Counterfeiting also extends to medical and pharmaceutical areas where counterfeiting can pose a serious threat and danger to public health. For example, goods such as oral pharmaceuticals encapsulated in tablets may be easily counterfeited. Counterfeiting of this nature is particular adverse to the interests of original manufacturers of the drugs because this negatively impacts the sales of their products, but this also allows the wide and unsafe dissemination of dubious drugs. Consequently, both the public and the manufacturer face serious health and medical consequences and liability vis a vis the public because consumers may be sold counterfeit gray goods such as counterfeit drugs unbeknownst to them.
For example, one such difficulty lies in determining the origin of the drugs, particularly if the drugs themselves are not marked in such as way as to unequivocally determine their authenticity. This has often been the case with tablets. A problem is that although a package containing tablets may include a source designation code and other identifying brand or laboratory indicia, the tablet itself is not assigned such a code and may therefore be easily repackaged to hide its channel of distribution. Further, the absence of such a code or marking fails to assist in the identification of the distributor licensee that was responsible. Often tablet containers and packaging are properly marked and sealed so that the manufacturing source can be identified by some ID number. Since the container is sealed, one would expect that the tablets inside the container, for example, match the lot number on the container. Regrettably, as the cost of medication rises, the temptation grows for domestic and international manufacturers or suppliers to substitute some or all of the tablets of the container with a cheaper generic version or worse, inferior quality or counterfeit drugs, then seal the container, and pass it off as containing the tablets from the original name brand. It is likely that the consumer will not suspect the switch, although some may notice that the medication is less effective than expected. Regardless, the business profits handsomely. The manufacturer of the brand name product, however, in effect loses a sale and, worse, loses some of its good will as the consumer wrongfully blames the brand name manufacturer for the poor quality over which the manufacturer had no control. If the consumer suffers medically from the switched medication, the integrity of the brand name is damaged, not to mention the serious legal and product liability the manufacturer faces. In addition, the consumer does not get the brand name product for which he or she paid a premium. One reason this problem arises is because the consumer has no way of checking whether the tablets in the container are the proper tablets made by the labeled manufacturer.

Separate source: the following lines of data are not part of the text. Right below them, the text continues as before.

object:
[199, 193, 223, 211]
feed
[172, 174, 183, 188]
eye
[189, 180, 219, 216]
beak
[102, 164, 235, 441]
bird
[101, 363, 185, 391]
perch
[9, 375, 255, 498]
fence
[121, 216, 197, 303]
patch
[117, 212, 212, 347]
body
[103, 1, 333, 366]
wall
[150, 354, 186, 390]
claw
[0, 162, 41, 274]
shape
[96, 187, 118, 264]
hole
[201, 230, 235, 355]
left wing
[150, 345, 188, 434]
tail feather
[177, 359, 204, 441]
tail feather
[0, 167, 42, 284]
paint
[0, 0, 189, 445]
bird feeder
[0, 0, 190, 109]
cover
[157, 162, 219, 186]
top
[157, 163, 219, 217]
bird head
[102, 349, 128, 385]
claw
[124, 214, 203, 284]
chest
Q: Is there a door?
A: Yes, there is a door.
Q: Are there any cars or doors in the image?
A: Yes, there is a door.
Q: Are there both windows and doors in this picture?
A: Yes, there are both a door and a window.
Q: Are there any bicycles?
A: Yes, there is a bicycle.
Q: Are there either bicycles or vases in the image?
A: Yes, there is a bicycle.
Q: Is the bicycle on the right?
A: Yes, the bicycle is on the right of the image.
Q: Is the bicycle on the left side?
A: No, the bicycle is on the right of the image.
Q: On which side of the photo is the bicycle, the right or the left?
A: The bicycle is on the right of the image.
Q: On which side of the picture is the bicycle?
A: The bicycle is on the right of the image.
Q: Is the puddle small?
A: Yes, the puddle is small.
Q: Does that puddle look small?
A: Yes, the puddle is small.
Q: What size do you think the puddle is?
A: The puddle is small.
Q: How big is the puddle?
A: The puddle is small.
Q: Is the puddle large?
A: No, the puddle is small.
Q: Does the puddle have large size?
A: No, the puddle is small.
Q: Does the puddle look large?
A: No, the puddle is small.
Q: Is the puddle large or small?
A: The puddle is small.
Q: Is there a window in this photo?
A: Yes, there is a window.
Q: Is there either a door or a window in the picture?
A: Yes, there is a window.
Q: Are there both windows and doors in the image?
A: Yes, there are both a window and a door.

Thus, many approaches have been proposed for authenticating drugs and solid pharmaceutical goods, but none of these have proven entirely satisfactory. In particular, such proposed approaches do not provide an effective foolproof anti-piracy deterrent because many can be tampered with. For example, applying a bar code on the surface of a tablet can be easily tampered with. Such micro bar codes and administration of bar indicia on tablets, normal printing procedures such as roller rotation methods, ink-jet printing of tablets, are well known but not foolproof against forgeries and can be labor intensive to implement due to different porosity of pharmaceutical drugs, different quality of active ingredients of a tablet, the different thickness, absorption and smoothness of the tablets, the non-planar small surface of the various types of different tablets, etc. This means that all these factors affect and influence the quality of the authentication and marking.
Therefore, these previously known approaches do not provide adequate authentication and can often be defeated by clever tampering, copying, spoofing, or other advanced counterfeiting techniques. With all these facts in mind, the realization of a simple method for labeling or printing pharmaceutical drugs using high quality standards and a simple method for verification seems to be out of reach.